「ся動詞」は「再帰動詞」ともよばれる。
「再帰」という概念は日本人にとってむずかしい。
例1
1)床屋はお客のひげをそる。
2)床屋は自分のひげをそる。
日本語では「そる」という動作の対象について「お客のひげ」と「自分のひげ」がいれかわるだけだけど、ロシア語では「ひげをそる」という動作の対象が他人か自分自身かで動詞がちがって、2)はся動詞をつかう。
例2
3)母は子どもに靴をはかせる。
4)子どもは靴をはく。
日本語では「はく」のが標準で、他者にはかせる時には使役形をつかうけど、ロシア語では「靴をはかせる」のが標準で、4)の自分ではく(自分にはかせる)時にはся動詞をつかう。「靴をはかせる」という自分の動作の対象が自分自身だ、というようにかんがえるわけだ。
これはブルガリア語でもだいたいおなじで、私がブルガリア語を勉強した時にはとまどったんだけど、ロシア語の辞書をつくったごんざはもっとずっと大変だったはずだ。
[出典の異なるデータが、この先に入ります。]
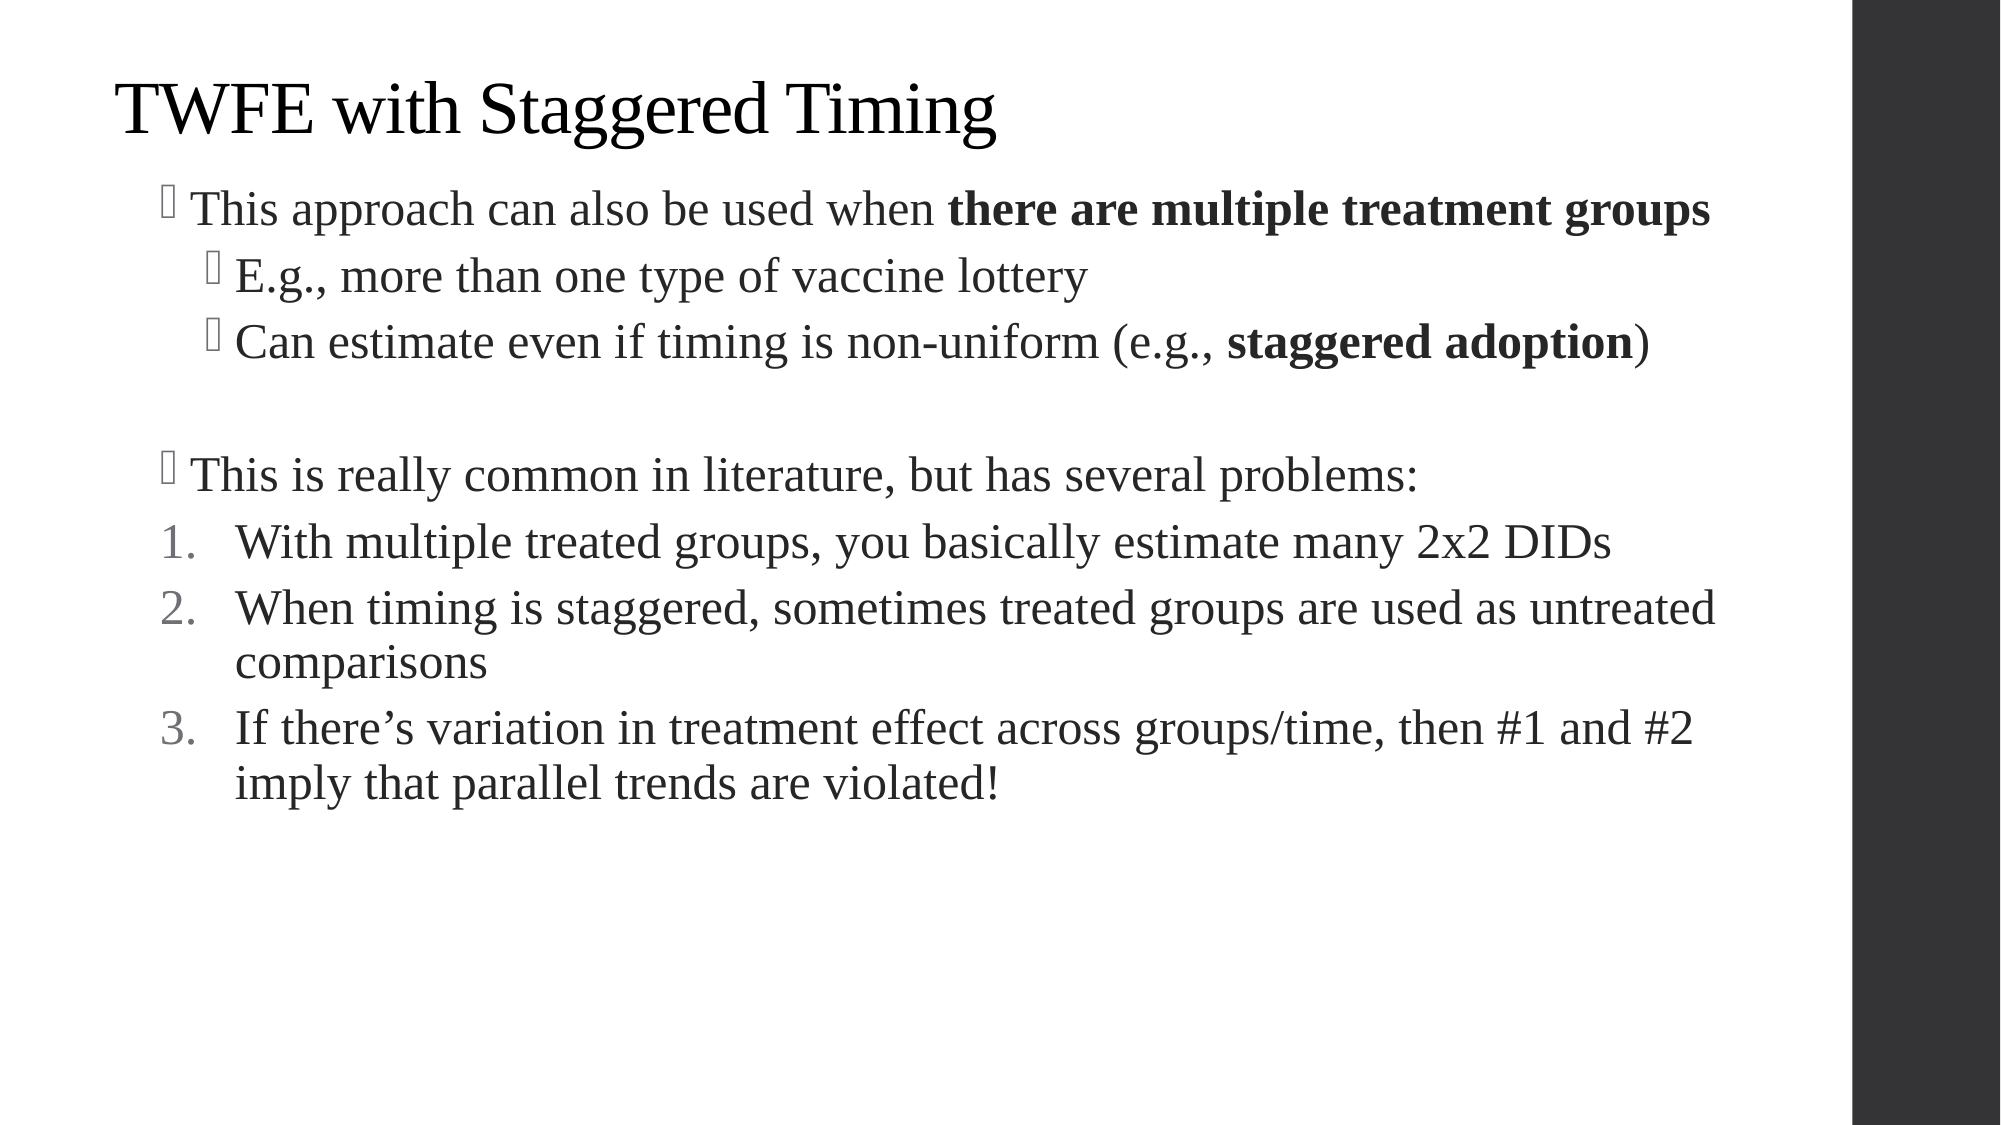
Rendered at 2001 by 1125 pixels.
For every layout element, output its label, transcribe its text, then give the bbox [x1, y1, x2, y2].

どうしてかというと、ブルガリア語では、1)と2)、3)と4)はおなじ動詞で、2)と4)は文の中に
「се」(se)という「再帰人称代名詞」がはいるだけだから、辞書のみだし語になる動詞は1)と3)だけだ。
ごんざがブルガリア語日本語の辞書をつくるのなら、1)に「そる」3)に「はかせる」という訳語をかけばいい。
ところが、ロシア語では2)は1)のся動詞、4)は3)のся動詞で、4つ全部別のみだし語になる。
3)に「はかせる」、4)に「はく」とかくのはいいとしても、1)に「そる」とかいて、2)になんとかくか、「そられる」ではないから、ごんざはなやんだにちがいない。